# Rooting My Droid 3 Problem



## stevedroid7

I have a stock droid 3 I formated and tried to root with the onle click for this phone and it says something about abd.exe error and its done this with 3 different computers and I have no idea how to correct it nor have I been able to find an actual step by step manual root directions can anyone help?????

Sent from my DROID3 using Tapatalk


----------



## EricErK

stevedroid7 said:


> I have a stock droid 3 I formated and tried to root with the onle click for this phone and it says something about abd.exe error and its done this with 3 different computers and I have no idea how to correct it nor have I been able to find an actual step by step manual root directions can anyone help?????
> 
> Sent from my DROID3 using Tapatalk


setting, Application setting, Development, Enable Debugging


----------



## jenol

EricErK said:


> setting, Application setting, Development, Enable Debugging


And what he meant was to do this on the phone itself


----------



## EricErK

Yes, sorry for not being specific!


----------



## stevedroid7

I have all that on its the second time for me rooting a device my first was the evo from sprint and that was major easy this is getting on my nerves lol any other ideas

Sent from my DROID3 using Tapatalk


----------



## stevedroid7

And also I believe I have the correct motorola software

Sent from my DROID3 using Tapatalk


----------



## Yonnor

We need some more info to help you.

IE: which method are you using? Is usb debugging enabled? What version is your phone software? Are you using PC's/Mac/linux? Anything you can tell us will help you in the end... (maybe)
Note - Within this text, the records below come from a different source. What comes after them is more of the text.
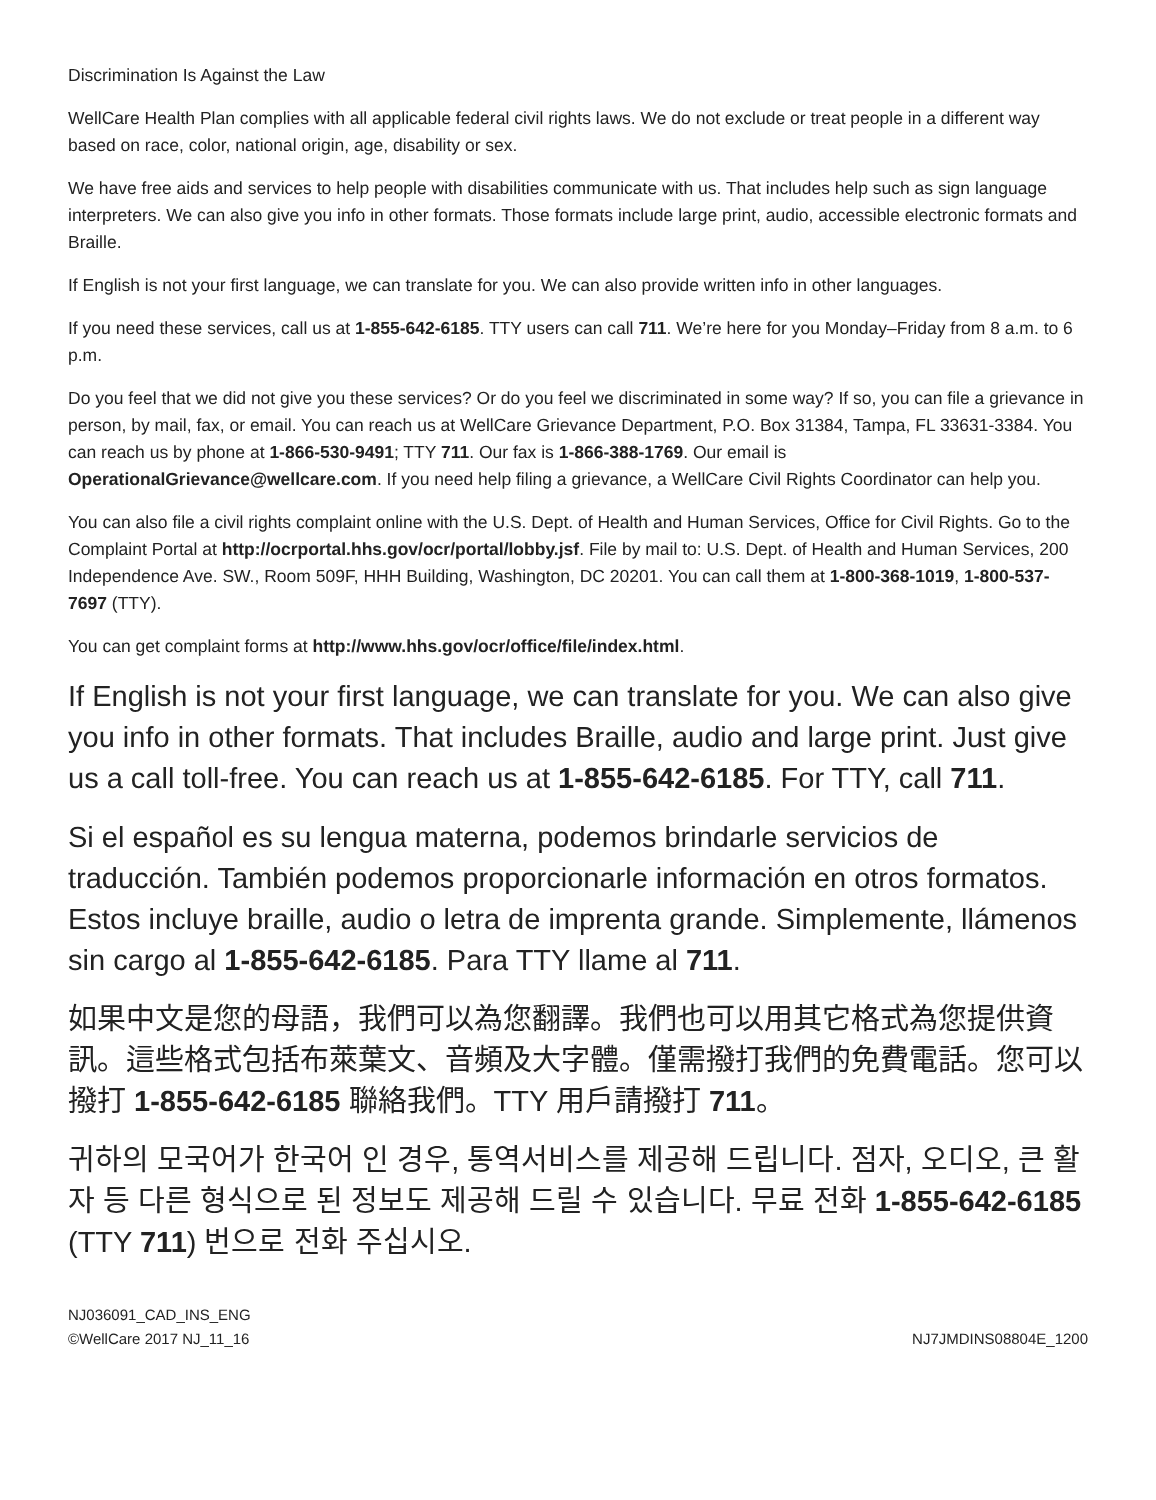Discrimination Is Against the Law
WellCare Health Plan complies with all applicable federal civil rights laws. We do not exclude or treat people in a different way based on race, color, national origin, age, disability or sex.
We have free aids and services to help people with disabilities communicate with us. That includes help such as sign language interpreters. We can also give you info in other formats. Those formats include large print, audio, accessible electronic formats and Braille.
If English is not your first language, we can translate for you. We can also provide written info in other languages.
If you need these services, call us at 1-855-642-6185. TTY users can call 711. We’re here for you Monday–Friday from 8 a.m. to 6 p.m.
Do you feel that we did not give you these services? Or do you feel we discriminated in some way? If so, you can file a grievance in person, by mail, fax, or email. You can reach us at WellCare Grievance Department, P.O. Box 31384, Tampa, FL 33631-3384. You can reach us by phone at 1-866-530-9491; TTY 711. Our fax is 1-866-388-1769. Our email is OperationalGrievance@wellcare.com. If you need help filing a grievance, a WellCare Civil Rights Coordinator can help you.
You can also file a civil rights complaint online with the U.S. Dept. of Health and Human Services, Office for Civil Rights. Go to the Complaint Portal at http://ocrportal.hhs.gov/ocr/portal/lobby.jsf. File by mail to: U.S. Dept. of Health and Human Services, 200 Independence Ave. SW., Room 509F, HHH Building, Washington, DC 20201. You can call them at 1-800-368-1019, 1-800-537-7697 (TTY).
You can get complaint forms at http://www.hhs.gov/ocr/office/file/index.html.
If English is not your first language, we can translate for you. We can also give you info in other formats. That includes Braille, audio and large print. Just give us a call toll-free. You can reach us at 1-855-642-6185. For TTY, call 711.
Si el español es su lengua materna, podemos brindarle servicios de traducción. También podemos proporcionarle información en otros formatos. Estos incluye braille, audio o letra de imprenta grande. Simplemente, llámenos sin cargo al 1-855-642-6185. Para TTY llame al 711.
如果中文是您的母語，我們可以為您翻譯。我們也可以用其它格式為您提供資訊。這些格式包括布萊葉文、音頻及大字體。僅需撥打我們的免費電話。您可以撥打 1-855-642-6185 聯絡我們。TTY 用戶請撥打 711。
귀하의 모국어가 한국어 인 경우, 통역서비스를 제공해 드립니다. 점자, 오디오, 큰 활자 등 다른 형식으로 된 정보도 제공해 드릴 수 있습니다. 무료 전화 1-855-642-6185 (TTY 711) 번으로 전화 주십시오.
NJ036091_CAD_INS_ENG
©WellCare 2017 NJ_11_16
NJ7JMDINS08804E_1200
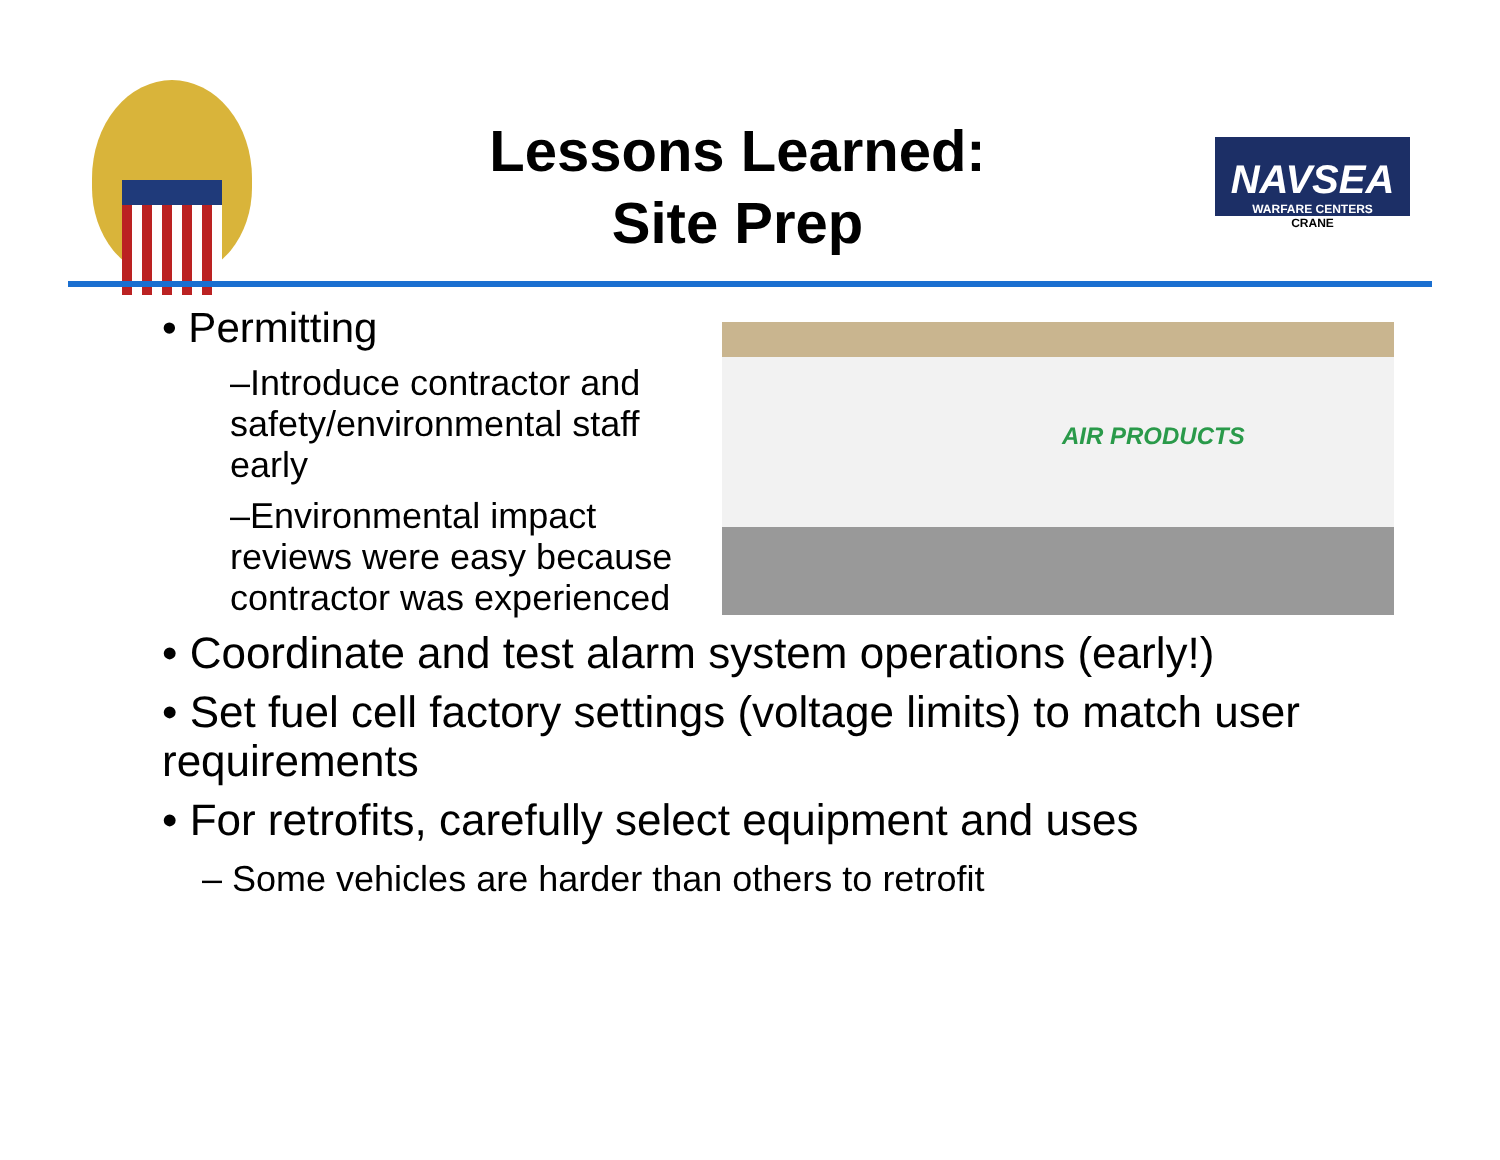Lessons Learned:
Site Prep
NAVSEA
WARFARE CENTERS
CRANE
• Permitting
–Introduce contractor and safety/environmental staff early
–Environmental impact reviews were easy because contractor was experienced
AIR PRODUCTS
• Coordinate and test alarm system operations (early!)
• Set fuel cell factory settings (voltage limits) to match user requirements
• For retrofits, carefully select equipment and uses
– Some vehicles are harder than others to retrofit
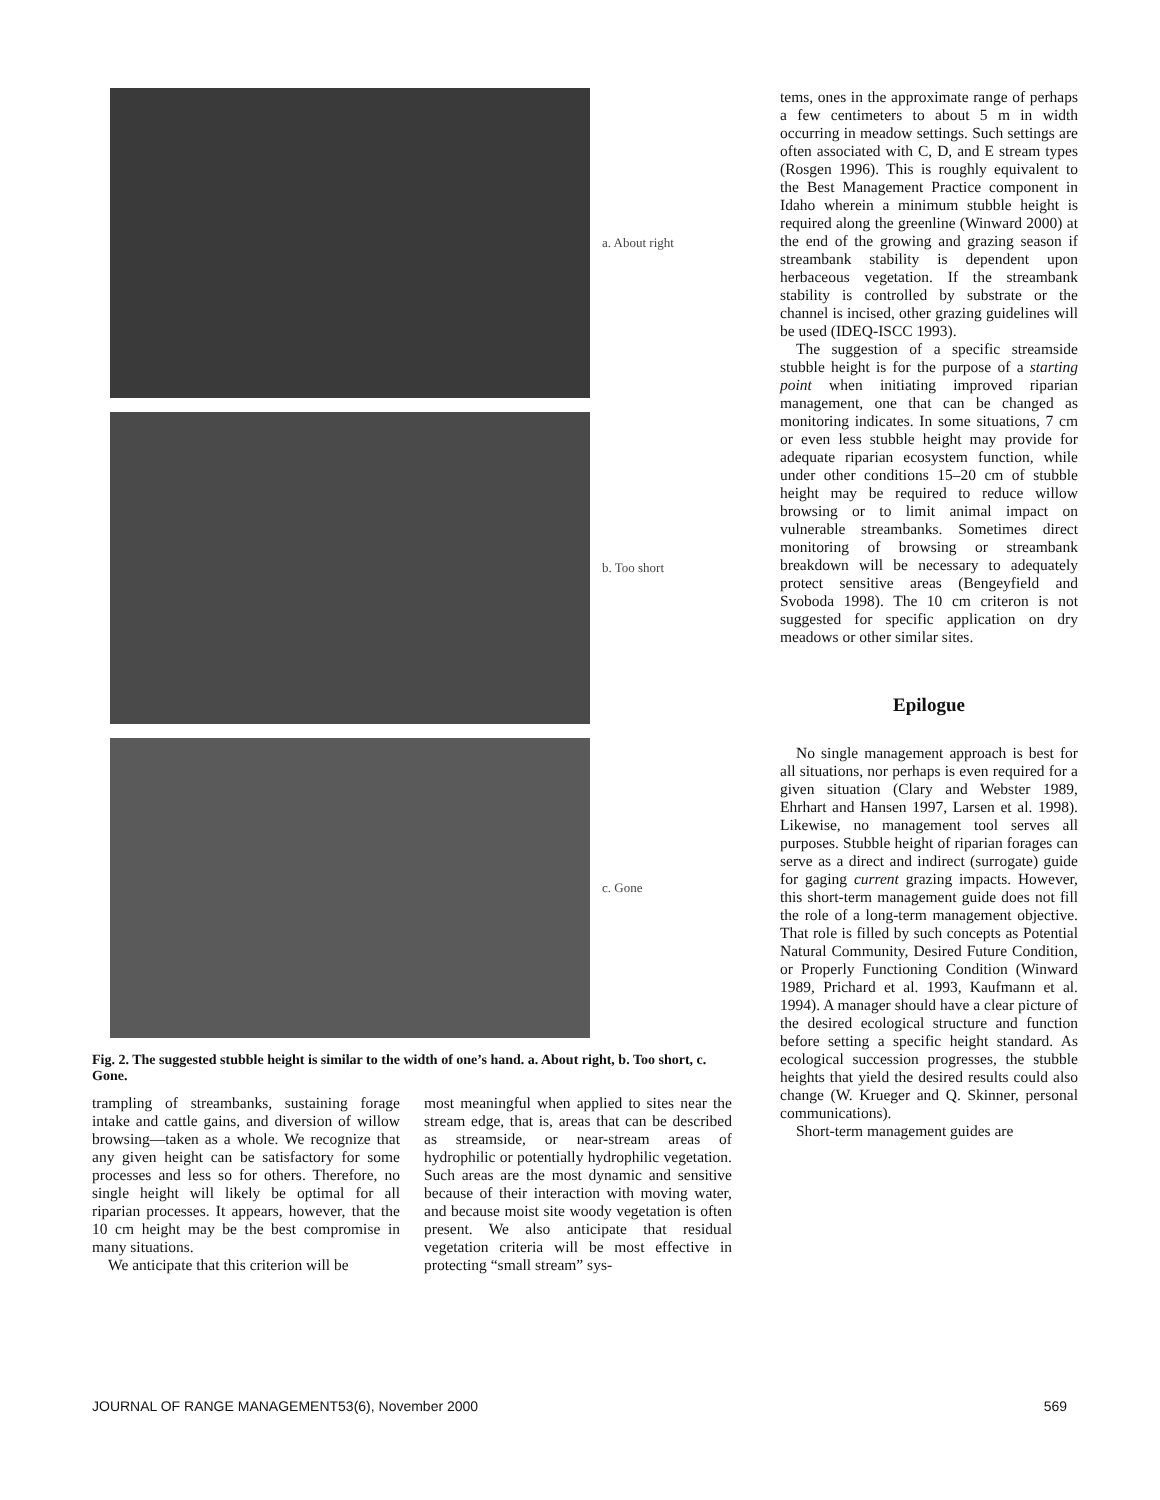a. About right
b. Too short
c. Gone
Fig. 2. The suggested stubble height is similar to the width of one’s hand. a. About right, b. Too short, c. Gone.
trampling of streambanks, sustaining forage intake and cattle gains, and diversion of willow browsing—taken as a whole. We recognize that any given height can be satisfactory for some processes and less so for others. Therefore, no single height will likely be optimal for all riparian processes. It appears, however, that the 10 cm height may be the best compromise in many situations.
We anticipate that this criterion will be
most meaningful when applied to sites near the stream edge, that is, areas that can be described as streamside, or near-stream areas of hydrophilic or potentially hydrophilic vegetation. Such areas are the most dynamic and sensitive because of their interaction with moving water, and because moist site woody vegetation is often present. We also anticipate that residual vegetation criteria will be most effective in protecting “small stream” sys-
tems, ones in the approximate range of perhaps a few centimeters to about 5 m in width occurring in meadow settings. Such settings are often associated with C, D, and E stream types (Rosgen 1996). This is roughly equivalent to the Best Management Practice component in Idaho wherein a minimum stubble height is required along the greenline (Winward 2000) at the end of the growing and grazing season if streambank stability is dependent upon herbaceous vegetation. If the streambank stability is controlled by substrate or the channel is incised, other grazing guidelines will be used (IDEQ-ISCC 1993).
The suggestion of a specific streamside stubble height is for the purpose of a starting point when initiating improved riparian management, one that can be changed as monitoring indicates. In some situations, 7 cm or even less stubble height may provide for adequate riparian ecosystem function, while under other conditions 15–20 cm of stubble height may be required to reduce willow browsing or to limit animal impact on vulnerable streambanks. Sometimes direct monitoring of browsing or streambank breakdown will be necessary to adequately protect sensitive areas (Bengeyfield and Svoboda 1998). The 10 cm criteron is not suggested for specific application on dry meadows or other similar sites.
Epilogue
No single management approach is best for all situations, nor perhaps is even required for a given situation (Clary and Webster 1989, Ehrhart and Hansen 1997, Larsen et al. 1998). Likewise, no management tool serves all purposes. Stubble height of riparian forages can serve as a direct and indirect (surrogate) guide for gaging current grazing impacts. However, this short-term management guide does not fill the role of a long-term management objective. That role is filled by such concepts as Potential Natural Community, Desired Future Condition, or Properly Functioning Condition (Winward 1989, Prichard et al. 1993, Kaufmann et al. 1994). A manager should have a clear picture of the desired ecological structure and function before setting a specific height standard. As ecological succession progresses, the stubble heights that yield the desired results could also change (W. Krueger and Q. Skinner, personal communications).
Short-term management guides are
JOURNAL OF RANGE MANAGEMENT53(6), November 2000 569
PS. If your using Petes Root Tools from XDA, they should include instructions on how-to root.

Butt-dialed from my D3


----------



## EricErK

Try My Root Tool, windows only http://www.multiupload.com/FYUJTQLPI3 once you root, and want to unroot try petes toolz!


----------



## stevedroid7

Hey eric your exploit worked thanks so much im now satisfied with my droid 3 again thank you

Sent from my DROID3 using Tapatalk


----------



## stevedroid7

I tried using clockworkmod to flash a new rom and had no luck what do I use to flash new roms and stuff that was the main reason I wanted it I really like sense based roms

Sent from my DROID3 using Tapatalk


----------



## stevedroid7

I tried using clockworkmod to flash a new rom and had no luck what do I use to flash new roms and stuff that was the main reason I wanted it I really like sense based roms

Sent from my DROID3 using Tapatalk


----------



## EricErK

stevedroid7 said:


> Hey eric your exploit worked thanks so much im now satisfied with my droid 3 again thank you
> 
> Sent from my DROID3 using Tapatalk


Anytime


----------



## LoneMcCord

EricErK said:


> Anytime


Eric, When I tried to download your exploit, It got stuck in adds for Internet vs Hollywood, and I could not download the file, Do you have a link that could work? It would be deeply appreciated


----------



## skreelink

LoneMcCord said:


> Eric, When I tried to download your exploit, It got stuck in adds for Internet vs Hollywood, and I could not download the file, Do you have a link that could work? It would be deeply appreciated


All multiupload links do that now sadly... and there's a lot of them...

http://www.corusa.com/public/motofail.exe Here is a link to a one-click motofail, it works with 906 systems as well. Ensure you have the proper drivers, enable USB Debugging, and Allow Non-market apps. Plug your phone into the computer in Charge Only mode, let it install drivers, then run the motofail.exe with administrator rights (if using Vista/7)

RootzWiki's own wiki entry has some useful information and links; http://wiki.rootzwiki.com/Motorola_Droid_3
Which include drivers, alternate methods, and OS X method.


----------